Die Kirche brauche den Erfahrungsaustausch und die Kooperation mit anderen Institutionen, Organisationen und Bewegungen. Diese hätten alle gemeinsam eine Verantwortung für den Zusammenhalt, für das friedliche Zusammenleben in der Gesellschaft und für den Fortbestand einer lebendigen Demokratie, sagte Dr. Irmgard Schwaetzer, Präses der Synode der Evangelischen Kirche in Deutschland (EKD), beim Adventsempfang der Evangelisch-Lutherischen Kirche Oldenburg am 5. Dezember in der Oldenburger St. Lamberti-Kirche. Viel Unruhe sei aus der Gewissheit entstanden, dass die bundesdeutsche Gesellschaft sich verändern werde. Es sei Zeit, über den Frust und die Wut zu reden, mit jedem und jeder, die dazu bereit sei, Wege zum friedlichen Zusammenleben zu finden, zu einer toleranten, offenen Gesellschaft. „Das ist nicht einfach, das braucht in unserer bisher so konsensorientierten Gesellschaft auch den Konflikt, den Einspruch immer dann, wenn Menschenwürde verletzt wird, wenn die gleiche Würde jedes Menschen in Frage gestellt wird.“
Seit Jahren beschäftige sich das Kirchenparlament der EKD mit rechtspopulistischen Gefährdungen, auch bei den Kirchenmitgliedern, so Schwaetzer. „Dabei merken wir: es gibt eine große Zurückhaltung, wirklich sehen zu wollen, was es an versteckten antisemitischen, antimuslimischen, an rassistischen Haltungen tatsächlich gibt.“ Es sei nicht zu akzeptieren, dass dadurch die Unsicherheit vieler Mitbürgerinnen und Mitbürger mit Migrationshintergrund – vor allem aber der jüdischen Geschwister – wachse, die sich fragten, ob dies noch ihr Land sei. „Wir haben Verantwortung auch dafür, dass jeder Mensch mit seinem Glauben, seinen Traditionen in Deutschland frei und unbehelligt leben kann – so garantiert es das Grundgesetz. Und wir müssen jederzeit dafür eintreten.“
In ihrem Vortrag zum Thema „Zukunft auf gutem Grund – Was nach dem Reformationsjubiläum geschehen muss“ zog Schwaetzer zunächst eine positive Bilanz. Die vielfältigen Erfahrungen aus dem Reformationsjubiläum könnten zu einem Aufbruch genutzt werden. Erfolgreich seien die kirchlichen Veranstalter dort gewesen, wo neue Kooperationspartner wie Bürgervereine, Volkshochschulen, Theater gesucht und sie mit neuen Formaten an neue Orte gegangen und wenn mentale oder tatsächliche Kirchenmauern verlassen worden seien. „Dann kamen auch die Menschen, die wir sonst nicht erreichen.“ Neben den Orten sei aber auch die kommunikative Haltung entscheidend gewesen.

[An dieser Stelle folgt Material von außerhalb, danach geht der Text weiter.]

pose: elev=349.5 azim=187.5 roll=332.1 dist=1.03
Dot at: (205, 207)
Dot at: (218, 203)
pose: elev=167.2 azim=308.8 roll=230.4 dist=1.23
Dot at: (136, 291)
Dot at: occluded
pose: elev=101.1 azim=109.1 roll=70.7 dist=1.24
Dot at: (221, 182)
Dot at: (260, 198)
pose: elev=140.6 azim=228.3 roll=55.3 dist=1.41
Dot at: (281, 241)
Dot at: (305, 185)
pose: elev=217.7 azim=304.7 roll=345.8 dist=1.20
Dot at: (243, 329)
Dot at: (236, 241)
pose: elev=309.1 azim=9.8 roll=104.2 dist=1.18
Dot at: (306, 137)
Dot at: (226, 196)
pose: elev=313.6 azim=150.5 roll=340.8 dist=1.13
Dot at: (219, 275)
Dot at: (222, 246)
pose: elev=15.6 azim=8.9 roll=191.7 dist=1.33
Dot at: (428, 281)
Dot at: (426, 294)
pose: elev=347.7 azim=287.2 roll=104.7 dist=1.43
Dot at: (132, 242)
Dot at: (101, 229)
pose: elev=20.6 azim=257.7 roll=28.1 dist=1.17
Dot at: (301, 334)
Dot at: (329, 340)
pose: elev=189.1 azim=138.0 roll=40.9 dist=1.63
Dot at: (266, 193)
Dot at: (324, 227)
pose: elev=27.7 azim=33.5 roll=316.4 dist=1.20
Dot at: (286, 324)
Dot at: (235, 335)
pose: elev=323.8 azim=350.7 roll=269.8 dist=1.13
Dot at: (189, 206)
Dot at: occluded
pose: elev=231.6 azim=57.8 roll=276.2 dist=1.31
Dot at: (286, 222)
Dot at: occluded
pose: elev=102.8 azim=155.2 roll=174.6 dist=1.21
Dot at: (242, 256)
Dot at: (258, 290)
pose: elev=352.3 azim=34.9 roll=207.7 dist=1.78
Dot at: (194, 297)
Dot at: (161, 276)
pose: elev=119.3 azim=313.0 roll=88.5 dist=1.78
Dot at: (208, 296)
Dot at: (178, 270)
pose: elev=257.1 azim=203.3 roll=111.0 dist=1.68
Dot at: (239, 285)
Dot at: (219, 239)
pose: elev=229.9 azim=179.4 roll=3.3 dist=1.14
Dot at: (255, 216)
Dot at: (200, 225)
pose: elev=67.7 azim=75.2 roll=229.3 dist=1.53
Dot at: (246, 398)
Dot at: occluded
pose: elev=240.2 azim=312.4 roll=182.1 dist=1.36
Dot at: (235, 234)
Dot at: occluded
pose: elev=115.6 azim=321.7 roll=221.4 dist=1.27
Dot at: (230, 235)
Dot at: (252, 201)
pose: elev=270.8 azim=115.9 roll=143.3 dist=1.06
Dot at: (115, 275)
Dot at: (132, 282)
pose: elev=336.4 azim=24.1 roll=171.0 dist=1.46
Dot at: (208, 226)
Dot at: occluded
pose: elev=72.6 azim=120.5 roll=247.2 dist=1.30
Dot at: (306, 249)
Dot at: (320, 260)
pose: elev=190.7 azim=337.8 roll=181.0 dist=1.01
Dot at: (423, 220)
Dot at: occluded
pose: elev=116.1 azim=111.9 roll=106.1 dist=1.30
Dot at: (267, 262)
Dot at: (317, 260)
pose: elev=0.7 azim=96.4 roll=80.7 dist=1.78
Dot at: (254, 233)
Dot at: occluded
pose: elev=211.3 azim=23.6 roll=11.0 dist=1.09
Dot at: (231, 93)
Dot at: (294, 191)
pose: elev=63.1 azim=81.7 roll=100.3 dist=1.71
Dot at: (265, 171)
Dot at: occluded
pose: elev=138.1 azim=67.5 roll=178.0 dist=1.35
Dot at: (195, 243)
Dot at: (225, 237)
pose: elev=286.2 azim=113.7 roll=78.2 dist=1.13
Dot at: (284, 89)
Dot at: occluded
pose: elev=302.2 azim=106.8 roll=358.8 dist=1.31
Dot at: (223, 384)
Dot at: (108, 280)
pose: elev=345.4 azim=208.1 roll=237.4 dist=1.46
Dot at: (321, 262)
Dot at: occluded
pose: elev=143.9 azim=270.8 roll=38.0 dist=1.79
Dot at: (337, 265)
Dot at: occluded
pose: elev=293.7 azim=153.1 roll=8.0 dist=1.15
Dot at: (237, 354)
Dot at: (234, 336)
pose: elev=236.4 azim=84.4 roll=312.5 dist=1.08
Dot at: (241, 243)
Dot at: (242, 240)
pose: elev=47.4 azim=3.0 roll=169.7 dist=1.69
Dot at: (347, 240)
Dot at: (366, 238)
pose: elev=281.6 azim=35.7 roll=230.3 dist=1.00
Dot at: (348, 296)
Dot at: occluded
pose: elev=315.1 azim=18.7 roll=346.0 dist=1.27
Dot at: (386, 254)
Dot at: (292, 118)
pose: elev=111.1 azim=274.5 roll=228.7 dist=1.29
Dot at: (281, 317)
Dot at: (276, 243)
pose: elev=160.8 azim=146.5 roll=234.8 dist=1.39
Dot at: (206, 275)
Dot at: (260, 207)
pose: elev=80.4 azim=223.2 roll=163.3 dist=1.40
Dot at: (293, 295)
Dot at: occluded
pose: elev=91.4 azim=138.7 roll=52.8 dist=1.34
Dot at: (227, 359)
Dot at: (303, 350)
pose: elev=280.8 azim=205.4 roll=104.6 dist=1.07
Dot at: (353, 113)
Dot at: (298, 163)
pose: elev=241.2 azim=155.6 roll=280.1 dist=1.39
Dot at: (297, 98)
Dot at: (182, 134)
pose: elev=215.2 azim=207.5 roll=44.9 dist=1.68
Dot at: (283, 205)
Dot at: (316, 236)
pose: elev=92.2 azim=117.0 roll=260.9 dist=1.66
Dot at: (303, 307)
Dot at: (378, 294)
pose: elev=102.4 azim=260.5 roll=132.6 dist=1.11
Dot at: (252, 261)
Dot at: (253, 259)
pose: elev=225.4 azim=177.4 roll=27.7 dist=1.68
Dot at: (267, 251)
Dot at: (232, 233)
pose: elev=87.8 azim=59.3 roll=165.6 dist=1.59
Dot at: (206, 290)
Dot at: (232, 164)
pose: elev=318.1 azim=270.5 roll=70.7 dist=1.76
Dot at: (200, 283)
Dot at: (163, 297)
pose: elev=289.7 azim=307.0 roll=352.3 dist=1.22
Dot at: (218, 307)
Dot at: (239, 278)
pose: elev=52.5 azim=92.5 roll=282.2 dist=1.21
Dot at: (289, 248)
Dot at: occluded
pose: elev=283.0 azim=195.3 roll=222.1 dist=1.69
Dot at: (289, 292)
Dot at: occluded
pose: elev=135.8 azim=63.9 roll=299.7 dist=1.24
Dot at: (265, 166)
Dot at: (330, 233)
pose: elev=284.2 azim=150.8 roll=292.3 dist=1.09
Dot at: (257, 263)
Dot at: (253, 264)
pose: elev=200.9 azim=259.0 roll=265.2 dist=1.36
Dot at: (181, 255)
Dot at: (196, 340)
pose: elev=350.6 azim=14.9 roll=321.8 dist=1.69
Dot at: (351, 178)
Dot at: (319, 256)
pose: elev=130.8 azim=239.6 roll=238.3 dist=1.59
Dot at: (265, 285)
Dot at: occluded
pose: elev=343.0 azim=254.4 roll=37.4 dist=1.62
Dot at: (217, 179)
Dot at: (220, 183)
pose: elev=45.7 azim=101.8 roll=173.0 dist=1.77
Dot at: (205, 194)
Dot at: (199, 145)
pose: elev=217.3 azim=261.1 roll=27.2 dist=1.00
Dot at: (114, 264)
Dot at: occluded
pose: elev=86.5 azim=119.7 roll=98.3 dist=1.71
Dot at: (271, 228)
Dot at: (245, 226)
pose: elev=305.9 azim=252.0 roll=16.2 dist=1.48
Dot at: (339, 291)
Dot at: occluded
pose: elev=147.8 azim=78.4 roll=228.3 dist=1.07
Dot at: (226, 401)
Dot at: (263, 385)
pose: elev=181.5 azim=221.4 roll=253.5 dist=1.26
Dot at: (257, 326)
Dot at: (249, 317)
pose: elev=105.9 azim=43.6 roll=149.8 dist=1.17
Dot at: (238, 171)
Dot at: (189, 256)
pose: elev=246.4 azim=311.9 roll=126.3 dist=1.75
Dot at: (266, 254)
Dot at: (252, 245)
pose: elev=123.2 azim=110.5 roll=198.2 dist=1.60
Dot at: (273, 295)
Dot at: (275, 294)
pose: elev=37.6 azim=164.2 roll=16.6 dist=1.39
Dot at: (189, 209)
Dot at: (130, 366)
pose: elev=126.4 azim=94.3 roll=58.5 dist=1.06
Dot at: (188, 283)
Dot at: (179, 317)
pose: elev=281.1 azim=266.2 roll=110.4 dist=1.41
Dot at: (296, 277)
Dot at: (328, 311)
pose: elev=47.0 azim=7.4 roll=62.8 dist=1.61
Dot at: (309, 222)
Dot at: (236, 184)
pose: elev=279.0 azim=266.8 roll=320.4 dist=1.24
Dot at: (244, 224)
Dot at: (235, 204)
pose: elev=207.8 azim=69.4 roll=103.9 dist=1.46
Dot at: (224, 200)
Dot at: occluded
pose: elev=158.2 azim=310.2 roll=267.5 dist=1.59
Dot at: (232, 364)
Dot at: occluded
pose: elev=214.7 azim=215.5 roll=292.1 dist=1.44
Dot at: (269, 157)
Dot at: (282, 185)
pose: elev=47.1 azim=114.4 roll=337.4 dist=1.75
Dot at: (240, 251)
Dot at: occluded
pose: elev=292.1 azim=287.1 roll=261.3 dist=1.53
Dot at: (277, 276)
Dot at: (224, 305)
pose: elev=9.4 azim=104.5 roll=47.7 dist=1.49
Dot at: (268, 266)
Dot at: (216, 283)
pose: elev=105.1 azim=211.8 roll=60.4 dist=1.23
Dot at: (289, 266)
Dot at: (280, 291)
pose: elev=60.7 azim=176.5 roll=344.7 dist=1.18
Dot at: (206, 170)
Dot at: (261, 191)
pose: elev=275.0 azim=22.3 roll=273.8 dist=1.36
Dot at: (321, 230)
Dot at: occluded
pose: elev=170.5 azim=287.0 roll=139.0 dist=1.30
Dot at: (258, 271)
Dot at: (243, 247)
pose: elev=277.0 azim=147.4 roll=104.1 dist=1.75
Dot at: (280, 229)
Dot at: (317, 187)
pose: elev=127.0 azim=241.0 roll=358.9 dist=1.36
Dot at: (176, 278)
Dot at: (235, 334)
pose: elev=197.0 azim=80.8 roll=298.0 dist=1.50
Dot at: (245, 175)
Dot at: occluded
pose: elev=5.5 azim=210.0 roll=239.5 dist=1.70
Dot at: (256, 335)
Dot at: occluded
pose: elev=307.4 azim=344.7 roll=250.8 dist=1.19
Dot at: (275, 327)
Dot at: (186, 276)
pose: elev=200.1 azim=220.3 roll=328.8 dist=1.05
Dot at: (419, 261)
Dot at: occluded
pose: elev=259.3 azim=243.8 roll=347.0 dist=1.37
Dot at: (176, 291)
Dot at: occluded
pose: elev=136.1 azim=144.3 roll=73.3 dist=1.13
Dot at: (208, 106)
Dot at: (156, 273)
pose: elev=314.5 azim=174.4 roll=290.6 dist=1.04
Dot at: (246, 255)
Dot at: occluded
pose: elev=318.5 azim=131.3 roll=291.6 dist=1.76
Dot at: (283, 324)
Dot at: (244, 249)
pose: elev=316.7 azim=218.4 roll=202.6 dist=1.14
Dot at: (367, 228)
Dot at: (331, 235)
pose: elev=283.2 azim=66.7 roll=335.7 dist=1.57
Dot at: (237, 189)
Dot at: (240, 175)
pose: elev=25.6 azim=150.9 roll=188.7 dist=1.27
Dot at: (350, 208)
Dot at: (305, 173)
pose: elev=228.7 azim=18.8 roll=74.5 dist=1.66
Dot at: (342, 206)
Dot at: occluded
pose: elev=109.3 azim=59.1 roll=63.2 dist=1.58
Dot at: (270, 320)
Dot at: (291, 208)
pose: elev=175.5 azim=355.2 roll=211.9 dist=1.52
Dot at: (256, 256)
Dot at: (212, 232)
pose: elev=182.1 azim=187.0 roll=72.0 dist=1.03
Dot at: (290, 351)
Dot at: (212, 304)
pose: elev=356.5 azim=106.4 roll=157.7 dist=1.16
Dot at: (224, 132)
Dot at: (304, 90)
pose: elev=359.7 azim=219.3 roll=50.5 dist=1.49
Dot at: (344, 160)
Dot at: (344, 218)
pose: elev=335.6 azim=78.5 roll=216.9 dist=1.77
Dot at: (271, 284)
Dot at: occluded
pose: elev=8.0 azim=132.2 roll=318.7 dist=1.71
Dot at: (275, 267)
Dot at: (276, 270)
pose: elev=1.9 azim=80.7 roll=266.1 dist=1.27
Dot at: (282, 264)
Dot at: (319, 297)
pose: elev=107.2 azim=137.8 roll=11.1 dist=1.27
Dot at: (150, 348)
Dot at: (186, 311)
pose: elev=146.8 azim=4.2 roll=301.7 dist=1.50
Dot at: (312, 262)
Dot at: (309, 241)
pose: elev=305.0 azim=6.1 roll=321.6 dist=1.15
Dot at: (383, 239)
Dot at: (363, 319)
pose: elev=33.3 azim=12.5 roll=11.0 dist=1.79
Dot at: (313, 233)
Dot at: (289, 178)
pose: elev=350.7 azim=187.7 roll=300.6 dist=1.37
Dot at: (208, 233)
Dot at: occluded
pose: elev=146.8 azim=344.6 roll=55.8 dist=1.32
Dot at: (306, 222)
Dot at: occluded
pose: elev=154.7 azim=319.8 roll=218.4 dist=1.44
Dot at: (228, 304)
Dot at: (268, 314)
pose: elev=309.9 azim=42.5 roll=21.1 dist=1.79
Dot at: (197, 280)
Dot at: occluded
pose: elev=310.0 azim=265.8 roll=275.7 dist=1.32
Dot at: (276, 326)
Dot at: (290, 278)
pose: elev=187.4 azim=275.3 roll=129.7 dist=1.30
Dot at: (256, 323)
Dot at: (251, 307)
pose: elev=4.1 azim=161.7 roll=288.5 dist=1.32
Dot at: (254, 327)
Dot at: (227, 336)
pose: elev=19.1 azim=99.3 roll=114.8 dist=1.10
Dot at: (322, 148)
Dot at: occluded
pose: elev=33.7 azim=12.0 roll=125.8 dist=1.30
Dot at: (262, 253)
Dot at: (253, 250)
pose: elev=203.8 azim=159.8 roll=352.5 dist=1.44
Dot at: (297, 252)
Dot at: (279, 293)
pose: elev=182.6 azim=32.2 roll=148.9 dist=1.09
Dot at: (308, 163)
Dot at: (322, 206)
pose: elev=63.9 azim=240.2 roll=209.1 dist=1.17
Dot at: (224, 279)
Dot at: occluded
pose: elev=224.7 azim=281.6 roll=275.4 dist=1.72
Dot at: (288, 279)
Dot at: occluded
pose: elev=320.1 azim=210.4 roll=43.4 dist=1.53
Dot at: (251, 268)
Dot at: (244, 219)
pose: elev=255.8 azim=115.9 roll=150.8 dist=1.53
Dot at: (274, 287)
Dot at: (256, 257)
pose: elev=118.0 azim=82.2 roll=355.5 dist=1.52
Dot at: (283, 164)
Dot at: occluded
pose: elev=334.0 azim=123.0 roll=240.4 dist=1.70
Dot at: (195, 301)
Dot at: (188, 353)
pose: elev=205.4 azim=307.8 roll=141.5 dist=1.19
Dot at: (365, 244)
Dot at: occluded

Auffällig sei, dass Veranstaltungen, die dialogisch gestaltet waren, für Menschen außerhalb der Kerngemeinden interessant gewesen seien. „Wenn wir also die ‚Predigthaltung’ verlassen und stattdessen uns einlassen auf die Themen und Fragen, mit denen Menschen kommen, kommen wir auch ins Gespräch. Viele Menschen haben uns etwas zu sagen, nicht ausschließlich wir ihnen“, so Schwaetzer.
Die Frage nach dem gnädigen Gott, die Martin Luther noch den Schlaf geraubt habe, überfalle Menschen heute nicht mehr, aber viele blieben auf religiöse Themen ansprechbar, wenn ihre Sprache und ihre Fragen getroffen würden. Viel zu häufig komme es jedoch vor, dass sich auf kirchliche „Codes“ zurückgezogen werde, die zwar viel mit Tradition, aber wenig mit dem heutigen täglichen Leben zu tun hätten. Selbst im Osten Deutschlands, wo die große Mehrheit nichts mit der Kirche zu tun habe, habe sie nach anfänglicher Skepsis „eine wachsende Neugier auf das erlebt, wovon Christinnen und Christen sprechen“, sagte Schwaetzer.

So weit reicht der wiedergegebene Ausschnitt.